## IHRE AUFGABE
Stimmen die folgenden Aussagen mit dem Lesetext zum Postbank-Verkauf überein? Antworten Sie jeweils mit Ja oder Nein und zitieren Sie die entscheidenden Worte wörtlich: (a) Die Postbank ist seit 2015 eine hundertprozentige Tochter der Deutschen Bank. (b) Die Deutsche Bank will die Postbank so schnell wie möglich verkaufen. (c) Alle Aktionäre befürworten den Verkauf.

====== LESETEXT

Postbank: Soll die Deutsche Bank verkaufen oder nicht?

Holger GeißlerBis Dezember 2017 Head of Research bei YouGov Deutschland
Juni 13, 2016, 12:57 nachm. GMT+0

Die Deutsche Bank will ihre Tochter Postbank loswerden. Einiges spricht dafür – doch eindeutig ist die Situation nicht.

Die Deutsche Bank hat es zwar nicht eilig – aber in den kommenden zwei Jahren will sie die Postbank verkaufen, die seit 2015 eine hundertprozentige Tochter der Deutschen Bank ist. Deren Chef John Cryan bemüht schon die Öffentlichkeit bei der Käufersuche: „Wenn Sie jemanden kennen, der eine deutsche Filialbank kaufen will - lassen Sie es mich wissen.“ Manche Aktionäre sind mit dem Verkaufswunsch wohl nicht einverstanden und schlagen vor, den Verkauf nochmal zu überdenken. Immerhin hätte die Postbank 2015 einen soliden Gewinn erwirtschaftet.

Und tatsächlich – ein Blick in den YouGov-Markenmonitor BrandIndex verrät: Es ist nicht einfach. Die Postbank vereint Chancen, sich weiterzuentwickeln und Risiken, zu einer eher unbedeutenden Bank zu werden, gleichermaßen.

============
====== BEREITGESTELLTES MATERIAL

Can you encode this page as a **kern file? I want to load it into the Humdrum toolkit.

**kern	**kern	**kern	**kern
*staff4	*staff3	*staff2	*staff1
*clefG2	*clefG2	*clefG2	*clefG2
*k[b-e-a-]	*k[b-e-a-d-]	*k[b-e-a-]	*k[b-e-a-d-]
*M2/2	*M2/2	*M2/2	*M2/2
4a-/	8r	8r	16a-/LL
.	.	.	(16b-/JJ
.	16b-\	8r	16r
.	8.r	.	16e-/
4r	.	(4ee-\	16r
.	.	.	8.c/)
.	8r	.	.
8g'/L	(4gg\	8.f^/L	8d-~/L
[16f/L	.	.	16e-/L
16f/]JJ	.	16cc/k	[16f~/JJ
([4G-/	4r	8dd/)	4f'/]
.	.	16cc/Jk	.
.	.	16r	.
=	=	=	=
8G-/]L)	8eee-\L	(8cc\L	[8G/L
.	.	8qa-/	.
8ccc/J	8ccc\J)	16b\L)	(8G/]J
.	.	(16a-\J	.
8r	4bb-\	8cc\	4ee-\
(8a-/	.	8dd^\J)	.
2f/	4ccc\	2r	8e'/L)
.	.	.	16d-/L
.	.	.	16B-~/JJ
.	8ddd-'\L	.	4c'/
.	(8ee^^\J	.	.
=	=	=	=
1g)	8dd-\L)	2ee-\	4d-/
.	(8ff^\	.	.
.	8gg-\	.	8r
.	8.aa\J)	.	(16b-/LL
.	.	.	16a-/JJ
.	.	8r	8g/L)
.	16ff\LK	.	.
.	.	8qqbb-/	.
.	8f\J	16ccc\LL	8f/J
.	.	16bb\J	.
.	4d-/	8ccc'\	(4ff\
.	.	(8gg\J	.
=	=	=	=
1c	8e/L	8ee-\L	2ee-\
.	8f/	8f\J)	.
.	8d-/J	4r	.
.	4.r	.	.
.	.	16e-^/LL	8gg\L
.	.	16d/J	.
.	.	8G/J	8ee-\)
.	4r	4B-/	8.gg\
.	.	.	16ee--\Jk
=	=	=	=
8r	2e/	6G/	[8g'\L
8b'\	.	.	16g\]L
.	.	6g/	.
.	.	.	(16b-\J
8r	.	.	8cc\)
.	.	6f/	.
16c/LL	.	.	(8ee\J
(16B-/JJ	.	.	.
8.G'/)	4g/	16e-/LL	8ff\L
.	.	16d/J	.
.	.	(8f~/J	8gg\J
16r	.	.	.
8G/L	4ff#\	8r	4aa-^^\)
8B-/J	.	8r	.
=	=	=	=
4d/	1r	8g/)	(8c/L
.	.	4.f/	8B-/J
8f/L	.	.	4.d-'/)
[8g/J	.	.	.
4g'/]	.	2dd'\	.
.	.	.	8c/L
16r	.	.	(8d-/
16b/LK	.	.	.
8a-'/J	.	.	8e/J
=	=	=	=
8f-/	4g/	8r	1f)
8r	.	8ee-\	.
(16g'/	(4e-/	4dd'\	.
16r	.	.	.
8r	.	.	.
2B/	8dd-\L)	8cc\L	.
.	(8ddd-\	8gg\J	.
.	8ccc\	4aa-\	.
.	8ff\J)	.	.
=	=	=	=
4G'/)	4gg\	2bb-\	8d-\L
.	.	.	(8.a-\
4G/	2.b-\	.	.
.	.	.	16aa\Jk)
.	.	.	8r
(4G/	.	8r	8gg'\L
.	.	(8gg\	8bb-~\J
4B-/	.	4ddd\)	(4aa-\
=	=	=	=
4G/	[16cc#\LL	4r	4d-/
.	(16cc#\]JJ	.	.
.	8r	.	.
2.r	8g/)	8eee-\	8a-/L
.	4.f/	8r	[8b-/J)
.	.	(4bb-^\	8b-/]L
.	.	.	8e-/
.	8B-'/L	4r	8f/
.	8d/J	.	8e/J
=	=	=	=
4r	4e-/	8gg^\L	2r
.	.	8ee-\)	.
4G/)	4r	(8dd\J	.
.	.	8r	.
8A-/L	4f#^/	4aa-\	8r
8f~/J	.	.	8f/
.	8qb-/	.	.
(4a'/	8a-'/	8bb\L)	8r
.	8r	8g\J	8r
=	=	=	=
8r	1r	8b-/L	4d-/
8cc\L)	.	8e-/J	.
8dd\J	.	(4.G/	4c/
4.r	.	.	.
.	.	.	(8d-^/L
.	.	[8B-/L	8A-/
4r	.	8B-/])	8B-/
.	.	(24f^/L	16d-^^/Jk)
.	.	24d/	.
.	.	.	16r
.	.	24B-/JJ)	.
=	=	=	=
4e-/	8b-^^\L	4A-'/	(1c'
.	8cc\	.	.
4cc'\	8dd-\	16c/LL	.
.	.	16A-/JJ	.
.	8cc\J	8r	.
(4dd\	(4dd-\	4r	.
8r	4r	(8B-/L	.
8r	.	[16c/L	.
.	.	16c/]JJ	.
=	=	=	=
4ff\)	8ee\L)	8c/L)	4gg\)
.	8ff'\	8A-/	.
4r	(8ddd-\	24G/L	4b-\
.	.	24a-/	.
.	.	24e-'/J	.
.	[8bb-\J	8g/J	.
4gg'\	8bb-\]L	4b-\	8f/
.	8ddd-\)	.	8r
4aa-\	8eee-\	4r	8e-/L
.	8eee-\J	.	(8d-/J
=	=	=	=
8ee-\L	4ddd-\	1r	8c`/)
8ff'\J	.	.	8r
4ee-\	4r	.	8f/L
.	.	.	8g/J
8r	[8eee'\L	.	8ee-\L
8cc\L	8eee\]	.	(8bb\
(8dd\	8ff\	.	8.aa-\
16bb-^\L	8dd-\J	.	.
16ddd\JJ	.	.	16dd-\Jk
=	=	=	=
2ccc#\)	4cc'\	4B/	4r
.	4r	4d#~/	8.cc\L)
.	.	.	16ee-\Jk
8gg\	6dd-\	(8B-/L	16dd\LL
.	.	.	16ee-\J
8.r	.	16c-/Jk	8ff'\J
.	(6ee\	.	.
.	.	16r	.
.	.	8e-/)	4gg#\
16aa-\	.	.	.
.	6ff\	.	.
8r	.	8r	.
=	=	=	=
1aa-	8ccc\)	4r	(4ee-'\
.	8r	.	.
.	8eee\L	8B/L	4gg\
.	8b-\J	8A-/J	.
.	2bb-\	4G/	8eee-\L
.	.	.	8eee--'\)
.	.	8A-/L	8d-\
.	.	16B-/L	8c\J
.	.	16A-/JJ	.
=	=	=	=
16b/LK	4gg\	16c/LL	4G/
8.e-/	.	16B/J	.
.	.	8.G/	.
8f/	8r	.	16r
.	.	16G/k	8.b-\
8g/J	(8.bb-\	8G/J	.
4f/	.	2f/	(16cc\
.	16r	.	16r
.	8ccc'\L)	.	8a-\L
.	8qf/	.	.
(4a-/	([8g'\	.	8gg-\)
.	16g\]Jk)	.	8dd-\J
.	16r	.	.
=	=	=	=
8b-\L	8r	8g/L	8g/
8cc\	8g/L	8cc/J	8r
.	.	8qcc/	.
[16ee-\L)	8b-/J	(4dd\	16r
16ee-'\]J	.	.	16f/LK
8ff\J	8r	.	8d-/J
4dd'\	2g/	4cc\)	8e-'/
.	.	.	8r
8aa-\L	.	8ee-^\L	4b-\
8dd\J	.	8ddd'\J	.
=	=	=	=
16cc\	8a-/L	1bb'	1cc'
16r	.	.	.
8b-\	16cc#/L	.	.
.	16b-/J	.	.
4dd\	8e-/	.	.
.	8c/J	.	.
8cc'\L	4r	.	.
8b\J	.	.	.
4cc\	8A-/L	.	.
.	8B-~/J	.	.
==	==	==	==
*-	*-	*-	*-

============

## LÖSUNG
(a) Ja: „die seit 2015 eine hundertprozentige Tochter der Deutschen Bank ist“
(b) Nein: „Die Deutsche Bank hat es zwar nicht eilig“
(c) Nein: „Manche Aktionäre sind mit dem Verkaufswunsch wohl nicht einverstanden“